BLOG: What does the government shutdown mean for domestic abuse victims?

Domestic Abuse victim refuge

One, perhaps unforeseen, impact of the recent decision to shut down parliament is the impact that that will have on the Domestic Abuse Bill.

That bill had been introduced with cross party support by Theresa May’s government, which if made law, would have provided a number of additional critical protections and support to assist the survivors of domestic abuse.

One of the most significant provisions would have been to place a legal duty on councils to offer secure homes for those who have left their own homes in order to keep themselves and their children safe.

If passed into law the Bill would also have brought in Domestic Abuse Protection Notices and Domestic Abuse Protection Orders which would have enabled earlier intervention and put restrictions on offenders.

In addition the new bill would have defined in statute what domestic abuse actually is covering a wide range of behaviours including financial abuse and controlling/manipulative acts.

All of the provisions in the act would have helped the survivors of domestic abuse.

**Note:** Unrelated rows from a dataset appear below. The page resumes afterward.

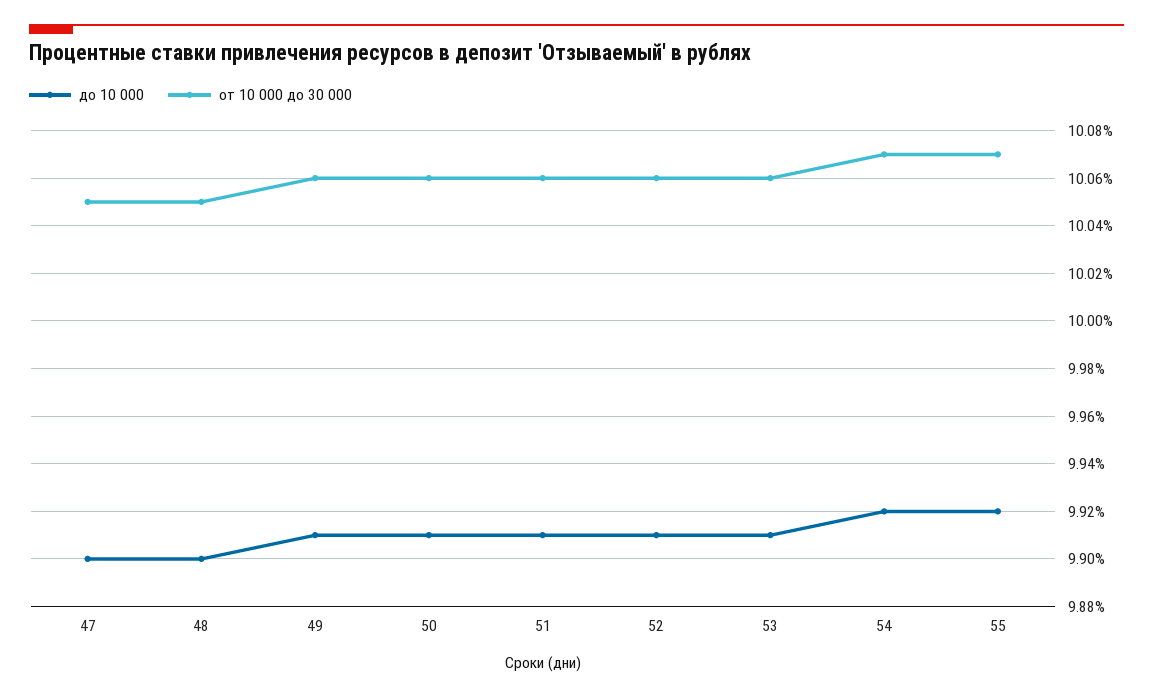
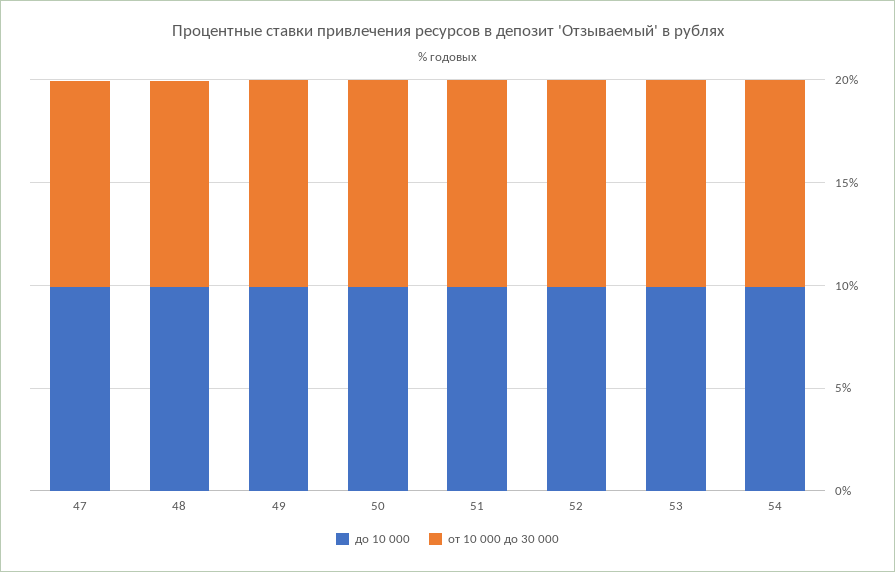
  {
    "до 10 000": {
      "47": 9.9,
      "48": 9.9,
      "49": 9.91,
      "50": 9.91,
      "51": 9.91,
      "52": 9.91,
      "53": 9.91,
-     "54": 9.92,
+     "54": 9.92
-     "55": 9.92
    },
    "от 10 000 до 30 000": {
      "47": 10.05,
      "48": 10.05,
      "49": 10.06,
      "50": 10.06,
      "51": 10.06,
      "52": 10.06,
      "53": 10.06,
-     "54": 10.07,
+     "54": 10.07
-     "55": 10.07
    }
  }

But when parliament was shut down all bills – including the Domestic Abuse Bill – currently passing through their parliamentary stages were lost. They are only revived if the Johnson Government agrees to carry them over to the next session of parliament.

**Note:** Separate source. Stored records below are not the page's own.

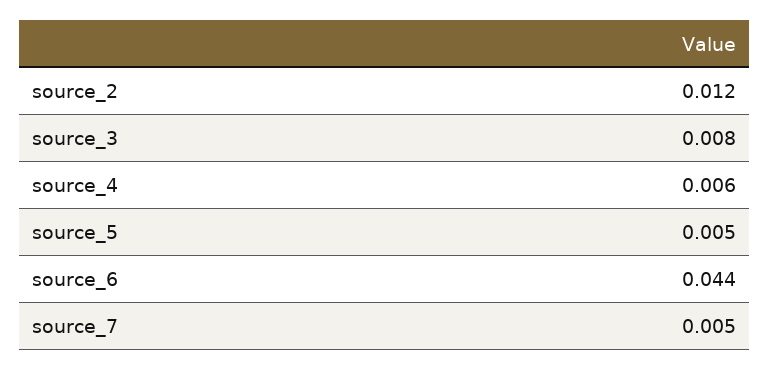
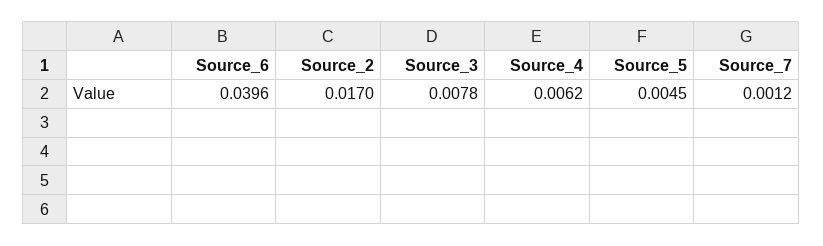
  {
-   "source_2": 0.012,
+   "source_2": 0.017,
    "source_3": 0.0078,
    "source_4": 0.0062,
    "source_5": 0.0045,
-   "source_6": 0.044,
+   "source_6": 0.0396,
-   "source_7": 0.005
+   "source_7": 0.0012
  }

Having been asked by Domestic abuse campaigners to give a pledge to reintroduce the bill Mr Johnson tweeted:

It is unclear whether that means the Bill in its current form or some alternative proposed legislation.

Here’s why it matters:-

Domestic violence killings are at their highest level in five years.

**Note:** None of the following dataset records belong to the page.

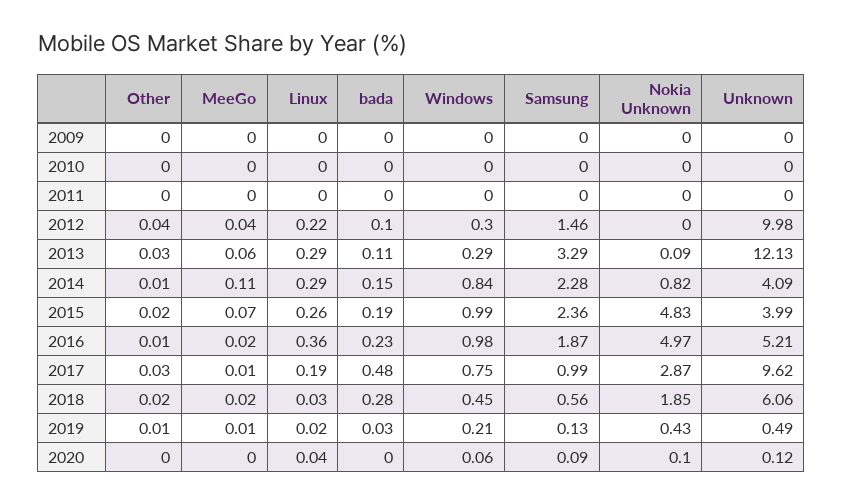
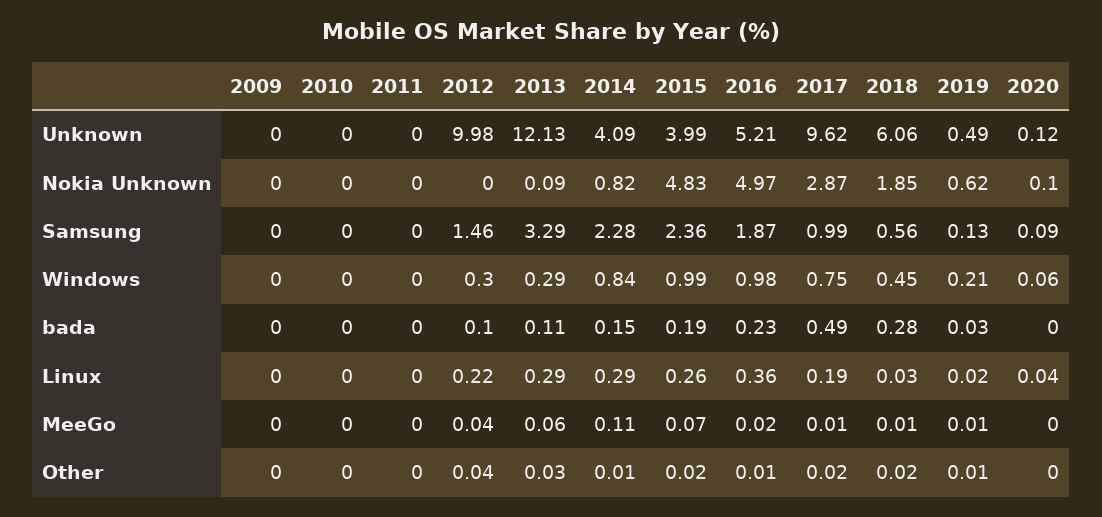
  {
    "Other": {
      "2009": 0,
      "2010": 0,
      "2011": 0,
      "2012": 0.04,
      "2013": 0.03,
      "2014": 0.01,
      "2015": 0.02,
      "2016": 0.01,
-     "2017": 0.03,
+     "2017": 0.02,
      "2018": 0.02,
      "2019": 0.01,
      "2020": 0
    },
    "MeeGo": {
      "2009": 0,
      "2010": 0,
      "2011": 0,
      "2012": 0.04,
      "2013": 0.06,
      "2014": 0.11,
      "2015": 0.07,
      "2016": 0.02,
      "2017": 0.01,
-     "2018": 0.02,
+     "2018": 0.01,
      "2019": 0.01,
      "2020": 0
    },
    "Linux": {
      "2009": 0,
      "2010": 0,
      "2011": 0,
      "2012": 0.22,
      "2013": 0.29,
      "2014": 0.29,
      "2015": 0.26,
      "2016": 0.36,
      "2017": 0.19,
      "2018": 0.03,
      "2019": 0.02,
      "2020": 0.04
    },
    "bada": {
      "2009": 0,
      "2010": 0,
      "2011": 0,
      "2012": 0.1,
      "2013": 0.11,
      "2014": 0.15,
      "2015": 0.19,
      "2016": 0.23,
-     "2017": 0.48,
+     "2017": 0.49,
      "2018": 0.28,
      "2019": 0.03,
      "2020": 0
    },
    "Windows": {
      "2009": 0,
      "2010": 0,
      "2011": 0,
      "2012": 0.3,
      "2013": 0.29,
      "2014": 0.84,
      "2015": 0.99,
      "2016": 0.98,
      "2017": 0.75,
      "2018": 0.45,
      "2019": 0.21,
      "2020": 0.06
    },
    "Samsung": {
      "2009": 0,
      "2010": 0,
      "2011": 0,
      "2012": 1.46,
      "2013": 3.29,
      "2014": 2.28,
      "2015": 2.36,
      "2016": 1.87,
      "2017": 0.99,
      "2018": 0.56,
      "2019": 0.13,
      "2020": 0.09
    },
    "Nokia Unknown": {
      "2009": 0,
      "2010": 0,
      "2011": 0,
      "2012": 0,
      "2013": 0.09,
      "2014": 0.82,
      "2015": 4.83,
      "2016": 4.97,
      "2017": 2.87,
      "2018": 1.85,
-     "2019": 0.43,
+     "2019": 0.62,
      "2020": 0.1
    },
    "Unknown": {
      "2009": 0,
      "2010": 0,
      "2011": 0,
      "2012": 9.98,
      "2013": 12.13,
      "2014": 4.09,
      "2015": 3.99,
      "2016": 5.21,
      "2017": 9.62,
      "2018": 6.06,
      "2019": 0.49,
      "2020": 0.12
    }
  }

In the last year, 173 people were killed in domestic violence related deaths – an increase of 32 deaths from the year before.

It is clear from this escalation that more needs to be done to keep those who are subjected to domestic violence safe and it is hoped that the legislation promised will come without further delay.

Each year we convene our Domestic Abuse Conference to add to the debate and what needs to be done. Let us hope by the time we convene this years that there are new protective measures in place to help those who need it.